Telinga Alida panas. Darahnya mendidih. Tiap pagi selalu begitu kicauan Mama. Seolah-olah, gelar ‘anak perempuan Minang pemalas’ memang patut disematkan di belakang nama Alida, hanya karena bangun kurang pagi, jarang membantu diurusan perdapuran dan pe-rumahan.

Sedangkan, seisi rumah tahu jika Alida seringkali bangun tengah malam untuk belajar. Ia juga aktif dalam kegiatan sekolah, sampai pulang saat matahari nyaris terbenam. Semuanya Alida lakukan agar dapat mempertahankan nilainya. Nilai rapot yang selalu dibangga-banggakan Papa dan Mama pada semua orang, kalau anak mereka juara umum satu sekolah!

Namun, keduanya tidak tahu dan mungkin tak pernah mau tahu, seberapa letih Alida berusaha. Hanya karena sudah tidak kuat lagi mendengar, bahwa ia adalah satu-satunya anak yang paling menyusahkan! Sampai-sampai, cerita tentang Mama meregang nyawa waktu melahirkannya, seringkali diputar bak box office movie paling dinanti. Alida pun bergegas memasuki kamar mandi. Tak mau suasana hatinya makin berantakan mendengar ocehan mama. 

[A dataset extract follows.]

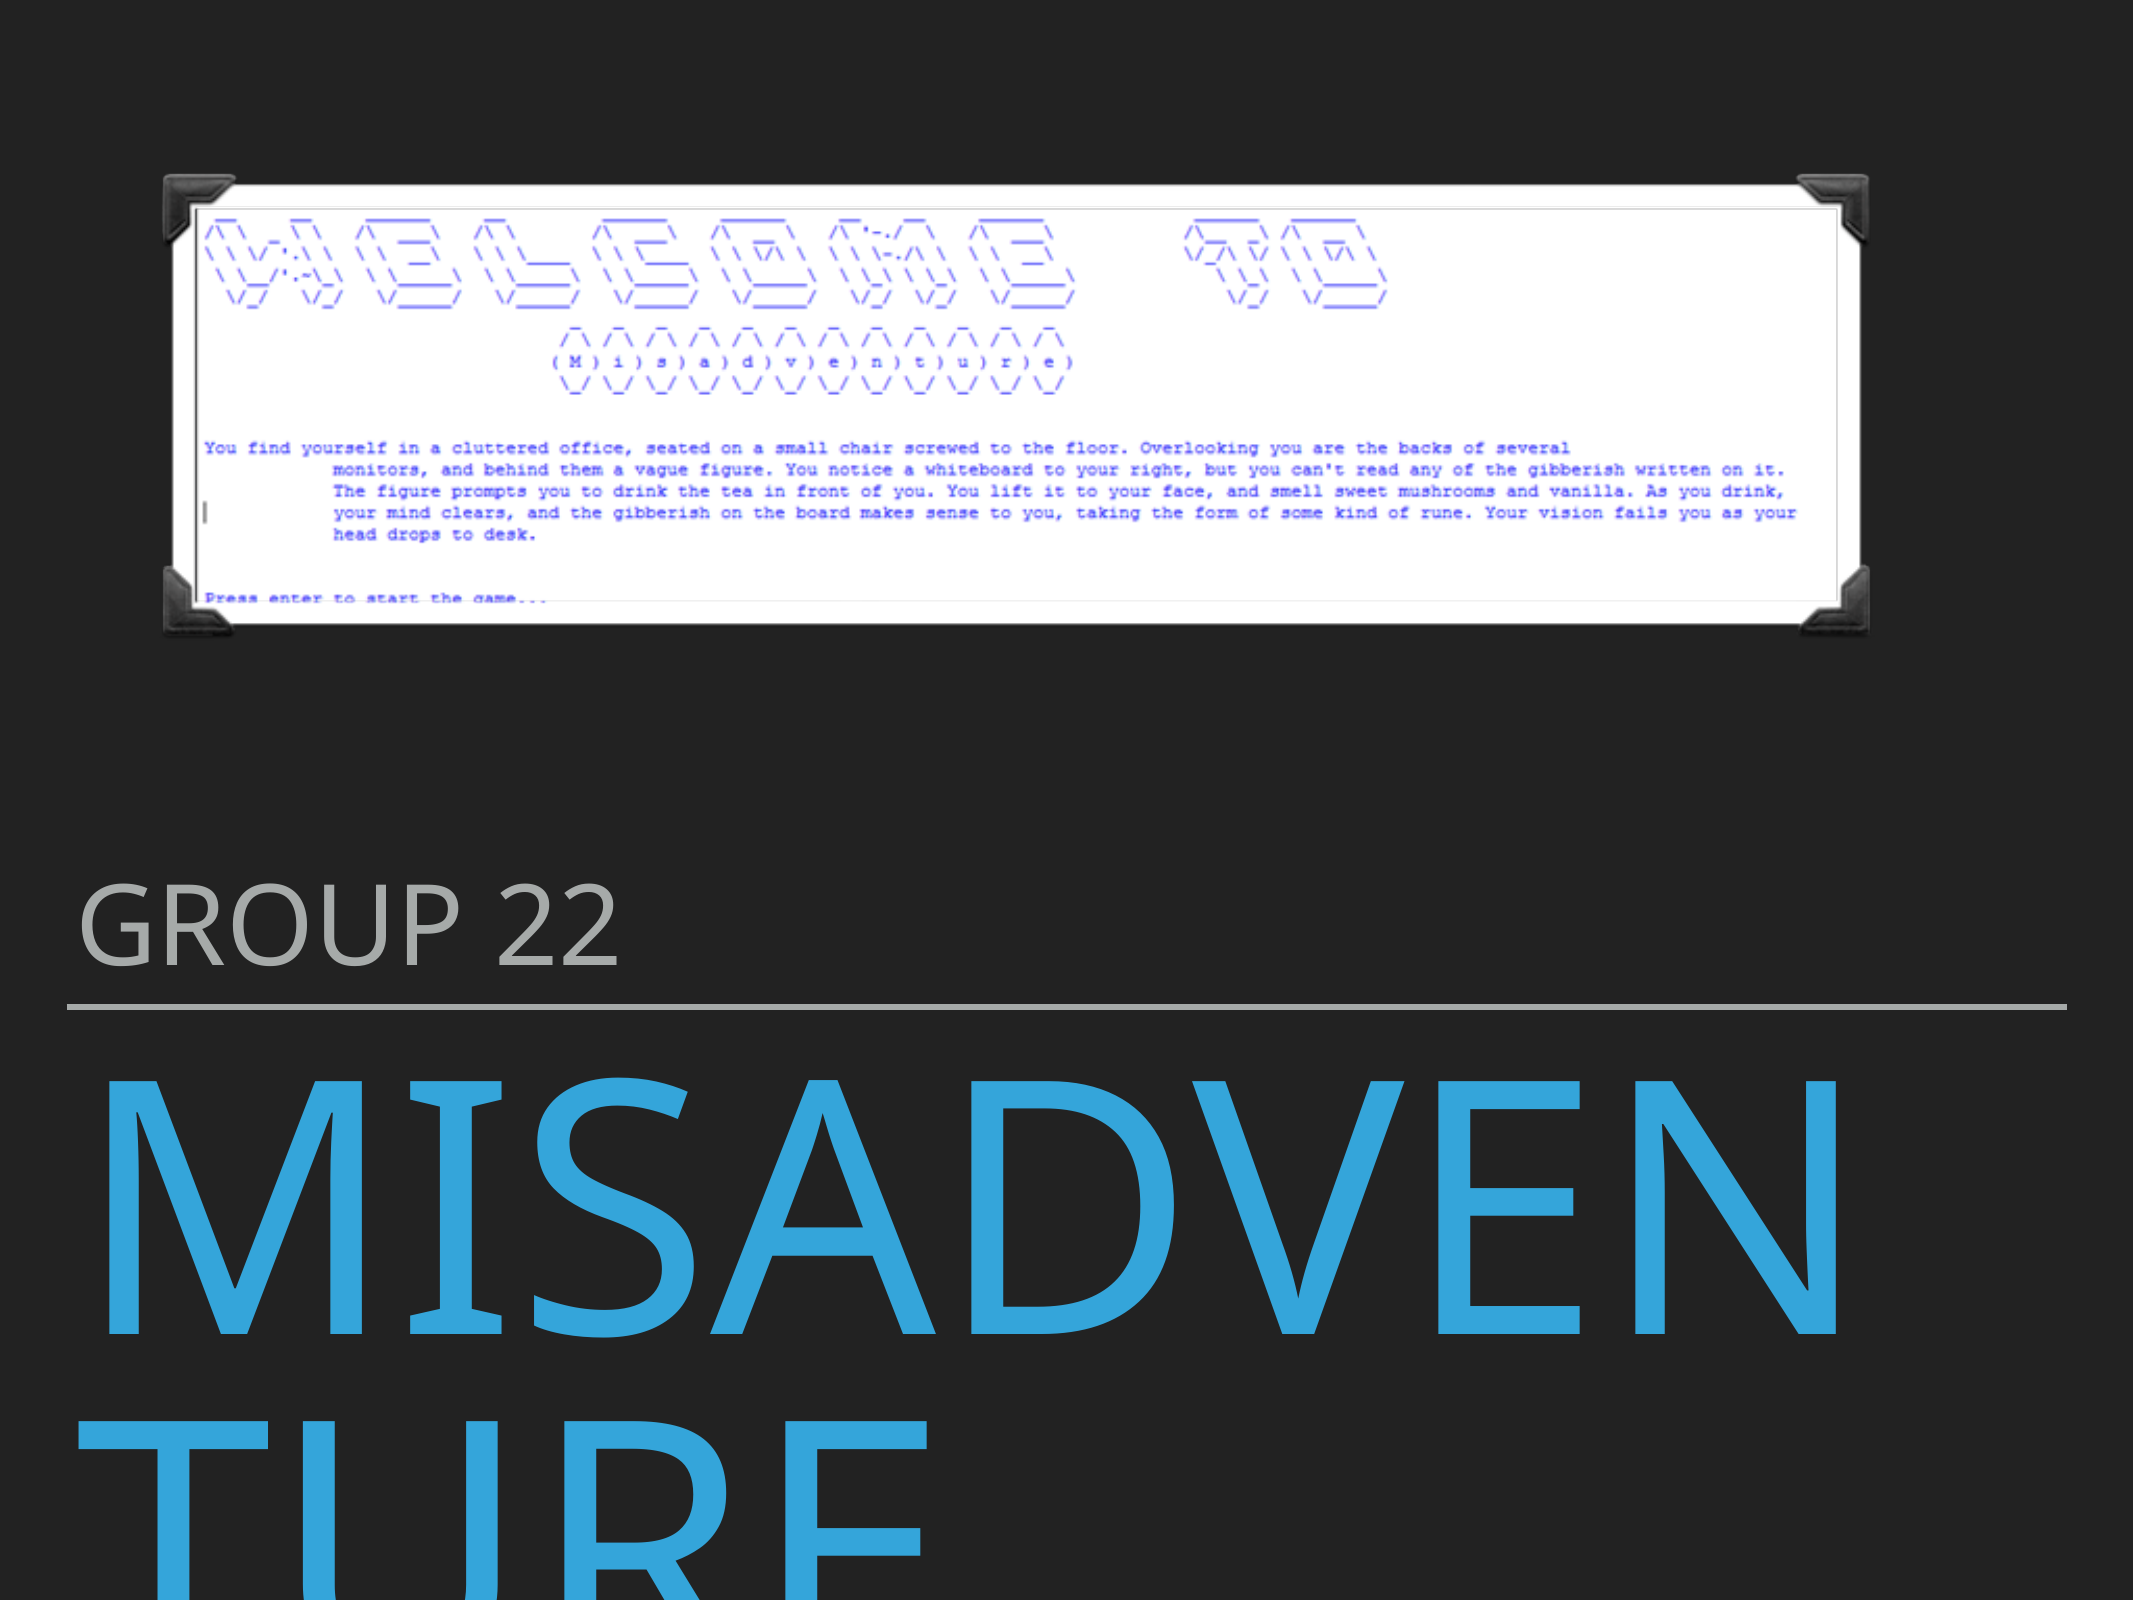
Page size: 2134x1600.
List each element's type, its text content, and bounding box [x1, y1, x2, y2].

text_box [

“Al, nasi padang pesanan teman Alida, udah Mama masukkan ke dalam tas hitam di atas kursi itu, ya.” Mama segera memberitahu begitu melihat Alida keluar dari kamar mandi. Ia dan kakak Alida sudah selesai membungkus semua nasi padang yang akan dijual hari itu. “Nanti ambil uang jajan dan ongkos pulang dari hasil jualan.”

“Kalau uang buat bayar SPP Alida, Ma?”

“Besok, ya? Kemarin uangnya Mama pakai untuk bayar uang kuliah kakak sama SPP adik-adik.”

“Kenapa Mama nggak mendahulukan bayar SPP Alida? Bukannya, Mama udah janji mau lunasin hari ini? Nanti kalau ditagih TU lagi, gimana?” Perasaan Alida yang sudah adem sentosa sejak diguyur dinginnya air di pagi buta, mulai bergejolak! Sudah 2 bulan ia menunggak SPP, ditambah biaya-biaya saat kenaikan kelas yang belum dibayar. Selalu saja kakak dan adik-adiknya yang jadi prioritas Mama dan Papa! Kedua tangan Alida mengepal di sisi tubuhnya.